Is Scvngr/LevelUp’s Latest Marketing Ploy a Cry for Help? - sliggity
http://bostinnovation.com/2011/08/30/is-scvngrlevelups-latest-marketing-ploy-a-cry-for-help-freelunch/

======
jgmmo
Poor guys. I met Seth and the first few employees back at Dreamit Ventures.
Seth is a brilliant guy, and for such a young guy he was quite impressive.
It's a shame to hear that things arent looking great for the company at
present. I havent been following the storyline of SCVNGR religiously, but this
does sound a bit like the company got pushed into trying to be a home-run when
it was a sure thing as a single or double. Unfortunately, when funding is in
the mix the incentives point in the direction of trying to become gigantic at
all costs.

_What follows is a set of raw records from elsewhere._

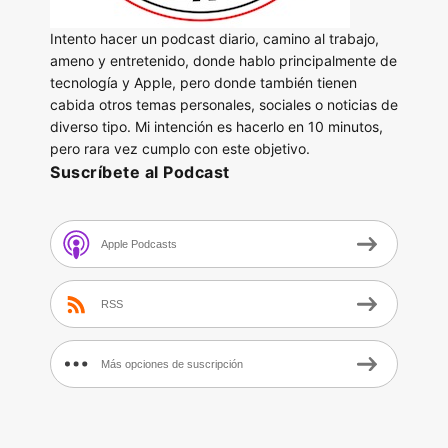
Intento hacer un podcast diario, camino al trabajo,
ameno y entretenido, donde hablo principalmente de
tecnología y Apple, pero donde también tienen
cabida otros temas personales, sociales o noticias de
diverso tipo. Mi intención es hacerlo en 10 minutos,
pero rara vez cumplo con este objetivo.
Suscríbete al Podcast
Apple Podcasts
RSS
Más opciones de suscripción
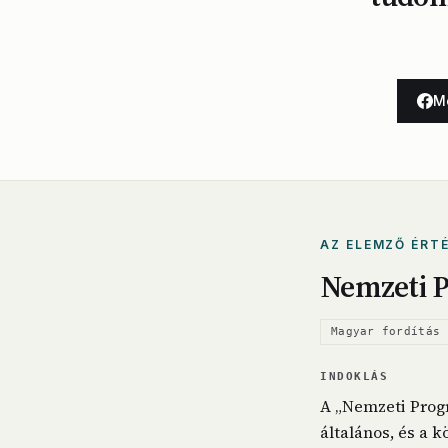
M
AZ ELEMZŐ ÉRT
Nemzeti 
Magyar fordítás 
INDOKLÁS
A „Nemzeti Progr
általános, és a 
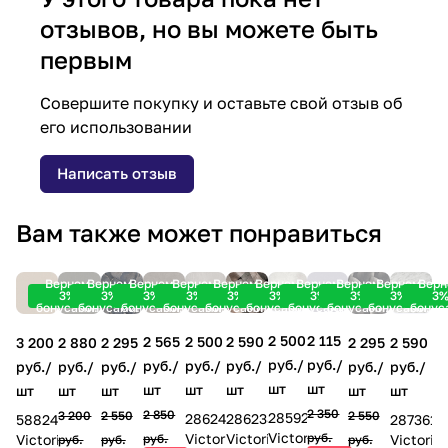
отзывов, но вы можете быть
первым
Совершите покупку и оставьте свой отзыв об
его использовании
Написать отзыв
Вам также может понравиться
Вернем
Вернем
Вернем
Вернем
Вернем
Вернем
Вернем
Вернем
Вернем
Вер
3%
3%
3%
3%
3%
3%
3%
3%
3%
3
бонусами!
бонусами!
бонусами!
бонусами!
бонусами!
бонусами!
бонусами!
бонусами!
бонусами!
бонус
2 500
2 115
2 565
2 590
2 500
2 590
2 880
2 295
3 200
2 295
руб./
руб./
руб./
руб./
руб./
руб./
руб./
руб./
руб./
руб./
шт
шт
шт
шт
шт
шт
шт
шт
шт
шт
2 350
2 850
3 200
2 550
2 550
285927
286238
286248
287361
588240
Victoria
руб.
Victoria
Victoria
Victoria
руб.
Victoria
руб.
руб.
руб.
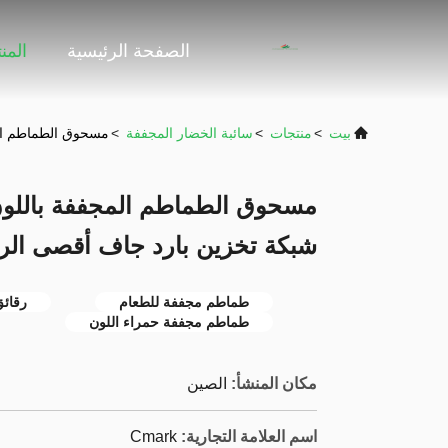
الصفحة الرئيسية
المن
بيت
>
منتجات
>
سائبة الخضار المجففة
>
مسحوق الطماطم المجففة باللون ا
شبكة تخزين بارد جاف أقصى الرطو
طماطم مجففة للطعام
رقائ
طماطم مجففة حمراء اللون
مكان المنشأ:
الصين
اسم العلامة التجارية:
Cmark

To be honest, I feel this is the same thing that did in the first
startup I was a member of - we knew we could be a successful business but the
pressure to become the next LinkedIn for fundraising reasons caused us to
pivot and crush ourselves as we got over-extended and ran out of runway. I'd
hate to see the same thing happen to SCVNGR.

------
Hisoka
Theory: The first pivot to LevelUp was planned partially to change the name to
something more memorable. They thought they might as well pivot to something
else more profitable while they were at it.

The second pivot is just desperation.